Le 26 février 2020, les ambassadeurs des pays du G5 Sahel ont été auditionnés par la Commission Défense du Sénat français. L’ambassadeur du Mali en France, Son Excellence Toumani Djimé Diallo, a tenu certains propos qui ont agacé les autorités françaises. «Il n’y a pas de sentiment anti-français au Mali. Il y a eu, à un moment donné, un ressenti au sein de la population contre la présence militaire française…D’abord, avec tant d’hommes et de moyens déployés, on s’attendait à plus de résultats, moins coûteux en vie humaine.
D’autre part, je vais vous parler franchement, dans ces forces, il y a des officiers, l’armée normale mais aussi la Légion étrangère. C’est là le problème…. Par moments, dans les Pigalle de Bamako, vous les retrouvez, tatoués sur tout le corps, en train de rendre une image qui n’est pas celle que nous connaissons de l’armée française. Ça fait peur, ça intrigue… C’est bien, parce qu’ils sont connus pour être âpres à la bataille, âpres au combat, mais ils sont aussi âpres au gain […] il y a des débordements qui posent problème…Le président Ibrahim Boubacar Keïta l’a dit : tous ceux qui aujourd’hui au Mali appellent au départ des forces étrangères et notamment françaises sont des ennemis du Mali, des complices des djihadistes […] mais il faut que le comportement de certains éléments de l’armée ne laisse pas à désirer. Certains font n’importe quoi dans les rues de Bamako, ce n’est pas bon pour l’image de la France ».
Selon le cabinet du ministre français des Armées, ces propos de l’ambassadeur Toumani Djimé Diallo constituent une mise en cause «inacceptable et indécente quand la France s’est résolument engagée pour combattre les groupes terroristes qui menacent les populations du Sahel».
L’ambassadeur Diallo a été convoqué au ministère français des Affaires étrangères. Ayant pris la mesure de la situation, Bamako a dépêché, le 27 février dernier à Paris, le ministre des Affaires étrangères et de la Coopération internationale, Tiébilé Dramé. Ce n’est pas tout. L’ambassadeur a été rappelé à Bamako. Le président IBK et son gouvernement entendent signifier à la France qu’ils désapprouvent les propos tenus par leur représentant.
On aurait crié à une crise diplomatique si l’Etat français avait ordonné l’expulsion du diplomate malien en le déclarant personae non grata.

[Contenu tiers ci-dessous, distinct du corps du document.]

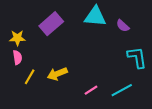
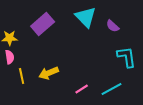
cyan triangle: (95, 16) -> (86, 17), turned 40
yellow line: (30, 77) -> (22, 76), turned -42

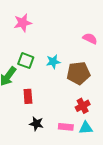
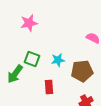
red rectangle: (28, 96) -> (49, 87), moved

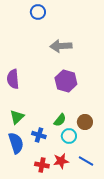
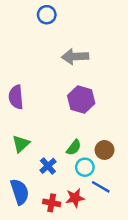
blue cross: (39, 135) -> (48, 166), turned 32
blue semicircle: (16, 143) -> (20, 192), moved
blue line: (86, 161) -> (101, 187), moved

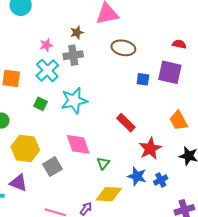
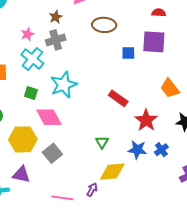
pink diamond: (78, 144) -> (49, 117), moved

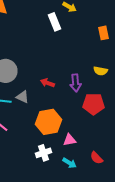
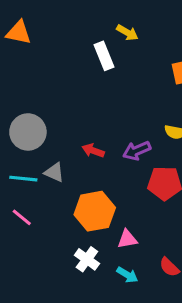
purple arrow: (76, 83) -> (137, 151), turned 72
white cross: (44, 153) -> (87, 259), turned -35

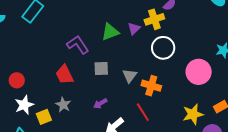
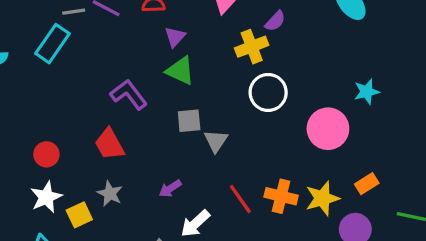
purple triangle: (134, 28) -> (175, 37), moved
green triangle: (110, 32) -> (180, 71), turned 48
gray square: (101, 68) -> (189, 121), moved
red circle: (17, 80) -> (46, 154), moved
orange cross: (151, 86) -> (281, 196), moved

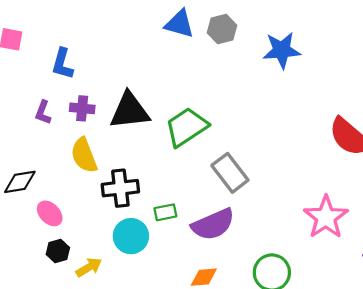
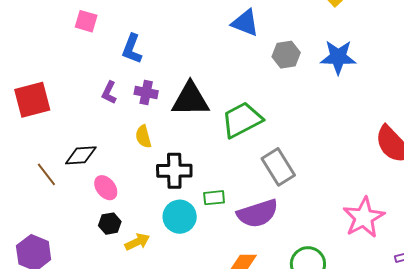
gray hexagon: (222, 29) -> (286, 55), moved
yellow semicircle: (84, 155) -> (143, 137), size x0.7

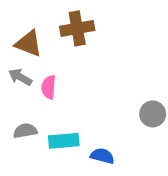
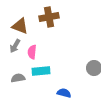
gray arrow: (20, 77) -> (15, 46), turned -88
cyan rectangle: (64, 141) -> (41, 71), moved

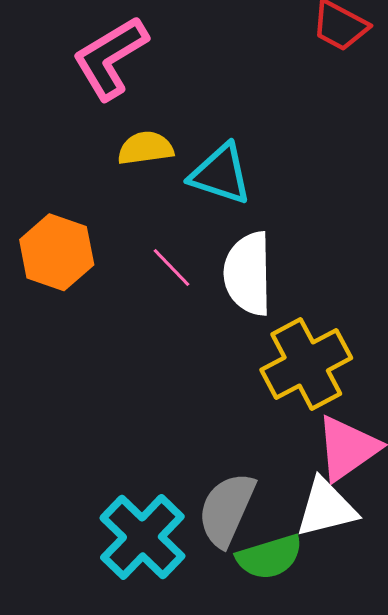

Ce qui est loin d’être le cas. Il faut donc clore rapidement cet incident.
Contrairement à une manipulation savamment orchestrée et véhiculée à travers des médias mensongers, il n’y a pas d’anti-français au Mali. Il y a certainement des Maliens qui critiquent ou contestent des agissements de l’ancienne puissance coloniale. Mais critiquer ou contester la politique menée par le gouvernement français dans le cadre de la résolution de la crise sécuritaire au Mali ne veut pas dire être un anti-français.
L’ambassadeur Toumani Djimé Diallo n’a rien dit de nouveau. Peut-être que Paris ne s’attendait pas à ce qu’un officiel malien tienne de tels propos. L’ambassadeur n’est pas le seul à porter un tel jugement sur le résultat de l’intervention militaire française au Sahel. D’anciens diplomates voire de haut-gradés de l’armée française ne mâchent pas leurs mots. C’est un ancien diplomate français qui a révélé que la France a livré Kidal aux séparatistes du Mali.
Malgré la présence des milliers de soldats au Mali dans le cadre de l’opération Barkhane et de la MINUSMA, des massacres de populations civiles sont commis dans une indifférence presque totale de la communauté internationale. Outre le nord, les violences se sont propagées dans d’autres localités du pays. Des communautés qui vivaient en parfaite harmonie depuis des siècles sont dressées aujourd’hui les unes contre les autres. Que de morts ! Que d’orphelins ! Que de déplacés ! Que de villages détruits ! Bamako pique donc une vraie fausse colère.